▸ Records shown
- - - -

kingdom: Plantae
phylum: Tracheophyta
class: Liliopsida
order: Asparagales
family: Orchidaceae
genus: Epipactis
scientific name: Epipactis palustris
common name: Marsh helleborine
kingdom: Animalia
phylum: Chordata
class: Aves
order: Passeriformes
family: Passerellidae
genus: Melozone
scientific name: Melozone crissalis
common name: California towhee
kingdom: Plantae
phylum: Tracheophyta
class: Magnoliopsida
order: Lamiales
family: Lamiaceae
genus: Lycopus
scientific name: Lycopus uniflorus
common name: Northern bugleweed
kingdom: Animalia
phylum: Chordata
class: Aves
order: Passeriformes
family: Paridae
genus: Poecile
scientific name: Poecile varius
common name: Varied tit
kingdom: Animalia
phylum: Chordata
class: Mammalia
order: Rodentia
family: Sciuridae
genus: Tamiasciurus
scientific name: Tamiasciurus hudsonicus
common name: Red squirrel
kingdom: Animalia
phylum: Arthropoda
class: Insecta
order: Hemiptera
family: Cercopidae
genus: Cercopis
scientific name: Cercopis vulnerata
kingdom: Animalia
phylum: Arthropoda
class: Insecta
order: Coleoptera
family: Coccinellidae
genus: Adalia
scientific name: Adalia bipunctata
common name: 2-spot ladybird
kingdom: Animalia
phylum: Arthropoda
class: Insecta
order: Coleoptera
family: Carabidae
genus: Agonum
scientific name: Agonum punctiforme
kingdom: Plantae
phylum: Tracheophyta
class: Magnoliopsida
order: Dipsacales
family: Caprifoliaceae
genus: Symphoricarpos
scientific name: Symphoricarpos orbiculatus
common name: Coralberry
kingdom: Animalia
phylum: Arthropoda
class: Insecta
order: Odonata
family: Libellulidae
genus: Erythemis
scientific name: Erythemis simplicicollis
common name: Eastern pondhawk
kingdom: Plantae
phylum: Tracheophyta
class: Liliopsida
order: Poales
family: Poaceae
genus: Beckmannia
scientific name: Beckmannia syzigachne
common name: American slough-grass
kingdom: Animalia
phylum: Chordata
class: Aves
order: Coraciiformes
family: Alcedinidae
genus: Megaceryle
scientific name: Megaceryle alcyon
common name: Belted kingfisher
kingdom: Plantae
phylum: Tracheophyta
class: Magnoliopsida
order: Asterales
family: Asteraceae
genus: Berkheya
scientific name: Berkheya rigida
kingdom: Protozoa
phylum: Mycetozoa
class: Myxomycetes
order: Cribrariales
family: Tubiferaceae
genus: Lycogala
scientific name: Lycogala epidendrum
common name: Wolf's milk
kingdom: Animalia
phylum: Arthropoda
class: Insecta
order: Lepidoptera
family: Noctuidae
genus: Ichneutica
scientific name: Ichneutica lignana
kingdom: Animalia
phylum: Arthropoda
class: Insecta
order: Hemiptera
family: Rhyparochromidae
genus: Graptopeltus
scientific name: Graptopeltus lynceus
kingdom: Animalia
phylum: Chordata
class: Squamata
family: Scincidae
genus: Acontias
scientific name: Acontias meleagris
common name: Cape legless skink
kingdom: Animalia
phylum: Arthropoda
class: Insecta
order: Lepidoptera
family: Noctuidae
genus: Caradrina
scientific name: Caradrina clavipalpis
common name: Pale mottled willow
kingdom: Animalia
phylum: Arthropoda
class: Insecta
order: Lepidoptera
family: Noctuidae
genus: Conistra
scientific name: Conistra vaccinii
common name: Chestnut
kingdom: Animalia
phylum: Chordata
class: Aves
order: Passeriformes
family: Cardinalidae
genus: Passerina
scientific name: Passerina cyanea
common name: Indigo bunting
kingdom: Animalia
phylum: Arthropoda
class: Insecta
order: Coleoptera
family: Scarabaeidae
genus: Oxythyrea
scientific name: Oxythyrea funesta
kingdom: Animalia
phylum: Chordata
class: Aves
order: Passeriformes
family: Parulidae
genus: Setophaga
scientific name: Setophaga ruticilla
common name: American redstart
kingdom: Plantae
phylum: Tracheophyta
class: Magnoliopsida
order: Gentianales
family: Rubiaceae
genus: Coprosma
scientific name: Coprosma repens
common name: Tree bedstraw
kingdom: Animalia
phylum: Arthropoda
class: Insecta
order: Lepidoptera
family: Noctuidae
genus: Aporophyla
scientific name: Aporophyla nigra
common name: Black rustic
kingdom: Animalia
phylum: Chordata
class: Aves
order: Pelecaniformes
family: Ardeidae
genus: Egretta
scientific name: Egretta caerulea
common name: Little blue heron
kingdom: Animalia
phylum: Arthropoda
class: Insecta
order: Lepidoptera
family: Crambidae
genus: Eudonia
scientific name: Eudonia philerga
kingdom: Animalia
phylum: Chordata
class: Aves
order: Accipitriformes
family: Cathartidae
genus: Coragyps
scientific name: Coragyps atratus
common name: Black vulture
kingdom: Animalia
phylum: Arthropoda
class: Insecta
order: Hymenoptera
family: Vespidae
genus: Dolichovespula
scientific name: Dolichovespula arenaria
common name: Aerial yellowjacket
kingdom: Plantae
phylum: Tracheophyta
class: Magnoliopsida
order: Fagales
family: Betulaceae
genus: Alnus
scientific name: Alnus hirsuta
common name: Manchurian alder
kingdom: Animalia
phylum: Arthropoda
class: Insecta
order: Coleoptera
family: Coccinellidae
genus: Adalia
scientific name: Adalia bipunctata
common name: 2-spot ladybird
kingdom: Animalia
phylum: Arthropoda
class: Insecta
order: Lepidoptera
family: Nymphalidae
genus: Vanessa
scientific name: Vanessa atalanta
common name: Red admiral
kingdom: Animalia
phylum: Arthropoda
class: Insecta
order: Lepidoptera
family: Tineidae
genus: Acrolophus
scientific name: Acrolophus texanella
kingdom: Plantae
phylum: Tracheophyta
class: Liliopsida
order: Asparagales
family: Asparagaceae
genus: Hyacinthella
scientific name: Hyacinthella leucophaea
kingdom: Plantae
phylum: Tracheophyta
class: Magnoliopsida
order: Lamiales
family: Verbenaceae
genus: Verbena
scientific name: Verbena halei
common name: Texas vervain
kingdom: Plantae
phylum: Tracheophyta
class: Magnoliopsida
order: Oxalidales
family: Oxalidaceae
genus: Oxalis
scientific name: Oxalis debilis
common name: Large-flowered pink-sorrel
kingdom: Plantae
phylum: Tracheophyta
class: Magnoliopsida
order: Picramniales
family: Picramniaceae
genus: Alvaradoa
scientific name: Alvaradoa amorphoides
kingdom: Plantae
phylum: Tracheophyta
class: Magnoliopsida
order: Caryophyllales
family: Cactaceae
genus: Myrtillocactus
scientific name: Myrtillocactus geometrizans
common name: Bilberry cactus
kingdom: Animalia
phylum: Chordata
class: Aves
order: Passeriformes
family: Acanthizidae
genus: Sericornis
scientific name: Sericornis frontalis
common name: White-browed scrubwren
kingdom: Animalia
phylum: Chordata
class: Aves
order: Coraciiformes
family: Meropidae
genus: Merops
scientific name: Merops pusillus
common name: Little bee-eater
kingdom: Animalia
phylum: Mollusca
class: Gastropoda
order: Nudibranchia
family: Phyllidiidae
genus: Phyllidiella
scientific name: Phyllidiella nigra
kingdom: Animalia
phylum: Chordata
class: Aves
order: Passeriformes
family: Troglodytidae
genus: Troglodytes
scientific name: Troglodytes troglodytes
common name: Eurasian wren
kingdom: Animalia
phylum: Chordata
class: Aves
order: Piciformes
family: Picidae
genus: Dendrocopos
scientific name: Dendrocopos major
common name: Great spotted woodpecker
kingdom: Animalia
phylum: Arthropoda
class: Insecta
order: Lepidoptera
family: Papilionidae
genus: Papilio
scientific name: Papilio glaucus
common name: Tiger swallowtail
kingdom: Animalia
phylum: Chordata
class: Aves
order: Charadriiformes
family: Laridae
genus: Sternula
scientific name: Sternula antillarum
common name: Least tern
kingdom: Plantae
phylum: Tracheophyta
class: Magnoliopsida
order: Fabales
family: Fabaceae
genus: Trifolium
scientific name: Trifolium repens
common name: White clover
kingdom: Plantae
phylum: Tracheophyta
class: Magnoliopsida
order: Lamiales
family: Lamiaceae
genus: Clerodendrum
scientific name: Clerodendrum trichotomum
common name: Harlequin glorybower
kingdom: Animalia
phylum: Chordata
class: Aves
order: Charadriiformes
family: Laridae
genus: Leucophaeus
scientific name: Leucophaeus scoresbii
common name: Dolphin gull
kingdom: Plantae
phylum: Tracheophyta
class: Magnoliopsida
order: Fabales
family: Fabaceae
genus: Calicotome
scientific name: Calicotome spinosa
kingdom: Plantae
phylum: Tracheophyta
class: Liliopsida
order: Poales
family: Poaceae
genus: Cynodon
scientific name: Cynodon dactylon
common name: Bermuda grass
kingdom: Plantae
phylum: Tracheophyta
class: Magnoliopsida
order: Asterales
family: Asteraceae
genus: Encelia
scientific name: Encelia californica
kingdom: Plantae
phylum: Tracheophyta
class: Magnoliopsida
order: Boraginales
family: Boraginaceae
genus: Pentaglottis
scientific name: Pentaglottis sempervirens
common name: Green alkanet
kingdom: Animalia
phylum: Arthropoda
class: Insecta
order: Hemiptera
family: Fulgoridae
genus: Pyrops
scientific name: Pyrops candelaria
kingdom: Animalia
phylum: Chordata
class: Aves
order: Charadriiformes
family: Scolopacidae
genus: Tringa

- - - -

▸ What is being asked
Rewrite the rows starting with the line that contains "family: Boraginaceae" and going on through the last line of the rows, replacing "phylum" with "division" and changing nothing else.

▸ Result for this task
family: Boraginaceae
genus: Pentaglottis
scientific name: Pentaglottis sempervirens
common name: Green alkanet
kingdom: Animalia
division: Arthropoda
class: Insecta
order: Hemiptera
family: Fulgoridae
genus: Pyrops
scientific name: Pyrops candelaria
kingdom: Animalia
division: Chordata
class: Aves
order: Charadriiformes
family: Scolopacidae
genus: Tringa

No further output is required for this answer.